Ses yeux ne clignent plus, sa bouche est crispée et ses longs ongles manucurés s’enfoncent dans le bois de la table.
— C’est impossible…
— Et si, c’est possible. Je ne sais pas te dire comment, mais c’est possible.
— Et qu'est-ce que tu as demandé ?
— Une plus jolie silhouette, un bel appartement, de l'argent...
— Attends... elle me coupe. Ne me dis pas que pour Mathias…
Eddie, contrairement à ce que l'on pourrait croire, est d’une intelligence remarquable. Elle est capable de finir un rubik’s cube en deux ou trois minutes et n’a besoin que moitié moins de temps pour comprendre ce que j’ai fait.
— Pas tout à fait… Disons que sous l'énervement, après que Fanny m'a proposé d'être son témoin et de m'avoir annoncé qu'elle était enceinte...
— Quoi ? Fanny est enceinte ? hurle presque Eddie dont la voix est montée dans les décibels.
— Oui, enfin, ce n'est pas le sujet. Sous l'énervement, je continue d'une voix hésitante, il se peut que j’ai ajouté une ligne supplémentaire sur mon contrat et qu'elle concernait Mathias.
Malgré son bronzage encore intact, je peux entrevoir ses joues rougir de fureur. Il y a une chose à savoir sur Eddie : ne jamais l'énerver. On ne blague pas avec une Espagnole.
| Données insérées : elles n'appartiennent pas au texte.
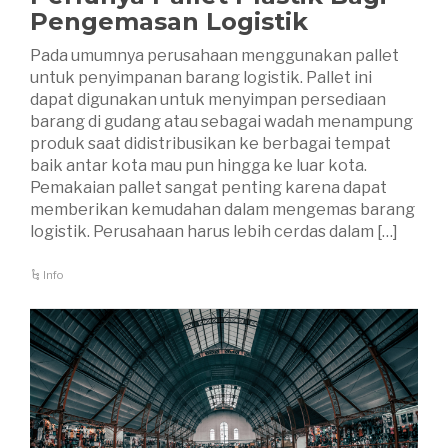
Pengemasan Logistik
Pada umumnya perusahaan menggunakan pallet
untuk penyimpanan barang logistik. Pallet ini
dapat digunakan untuk menyimpan persediaan
barang di gudang atau sebagai wadah menampung
produk saat didistribusikan ke berbagai tempat
baik antar kota mau pun hingga ke luar kota.
Pemakaian pallet sangat penting karena dapat
memberikan kemudahan dalam mengemas barang
logistik. Perusahaan harus lebih cerdas dalam […]
Info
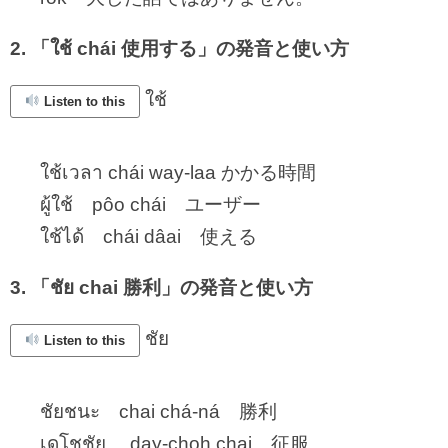
2. 「ใช้ chái 使用する」の発音と使い方
ใช้
Listen to this
ใช้เวลา chái way-laa かかる時間
ผู้ใช้ pôo chái ユーザー
ใช้ได้ chái dâai 使える
3. 「ชัย chai 勝利」の発音と使い方
ชัย
Listen to this
ชัยชนะ chai chá-ná 勝利
เดโชชัย day-choh chai 征服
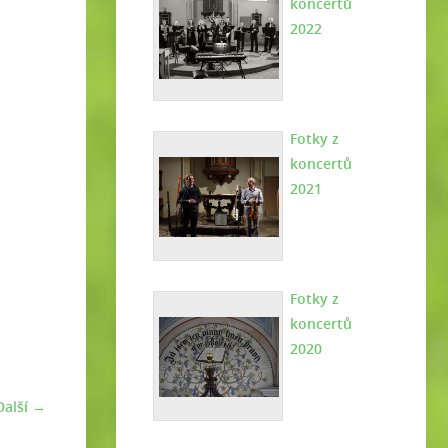
koncertů
2022
Fotky z
koncertů
2021
Fotky z
koncertů
2020
Další →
— Mais je te rassure tout de suite, tout ça, c’est temporaire ! Je ne trouverai jamais l’amour d’ici huit jours ! C'est impossible, tu me connais ! Dimanche soir, Mathias sera de nouveau en vie à me faire chier comme il en avait l'habitude. Enfin... Je pense.
— Tu penses ?
Sa voix change de ton et devient plus agressive qu'elle ne l'est déjà.
— Et une liste ? Un mec que tu ne connais ni d’Eve ni d’Adam te propose d’écrire tes soi-disant demandes sur un bout de papier et toi, tu signes ! Et en plus, tu tues ton ex !
— Tu exagères un peu, Eddie. Je n’ai pas tué Mathias et c’est drôle que tu parles d’Eve !
Je suis sauvée par le serveur qui s’approche de notre table.
— Un double whisky, sans glace, je demande.
Eddie, pourtant engagée dans son Dry October*, commande un double rhum arrangé.
— C’est toi qui m’as encouragée à aller de l’avant et d'innover. Je t’ai prise au mot !
— Tuer ton ex n’était pas dans la…
— Bref, je coupe sèchement. J’ai trente-trois ans Eddie. Je ne suis pas là pour être traitée comme une petite fille.
Elle ferme les yeux, tire ses sublimes cheveux bouclés en arrière et soupire un long moment. Depuis peu, Eddie s’est lancée dans des cours de yoga pour maitriser son stress et ses excès de colère qui s’accentuent depuis quelques années. Elle ouvre de nouveau les yeux et me sourit.
— Bien, elle reprend. Esperons que tu ne trouves pas l'amour d'ici huit jours, sinon ta soeur sera définitivement veuve à vingt-six ans et un enfant grandira sans son père. Sinon, hier soir, le sexe ? C’était comment ?
Ravie d’aborder un sujet plus agréable, je réponds volontiers.
— Super ! Ça m’a fait drôle de le faire avec quelqu’un d’autre que Math... Enfin, c’était chouette. Très contente ! Je commençais à avoir le clitoris en feu.
— Je suis heureuse pour toi, dans ce cas. Je dois y aller. Isham m'attend pour les courses avant de reprendre le boulot.
— Mais on n'a pas encore mangé !
— Je n'ai plus faim, je suis désolée. Adìos mi belleza !
Sans m'enlacer comme à son habitude, elle s'extirpe le plus vite possible de sa chaise, jette un billet de dix euros sur la table pour son verre qu'elle n'a pas terminé et quitte le bar. Pour la première fois en plus de quinze ans, Eddie semble furieuse après moi.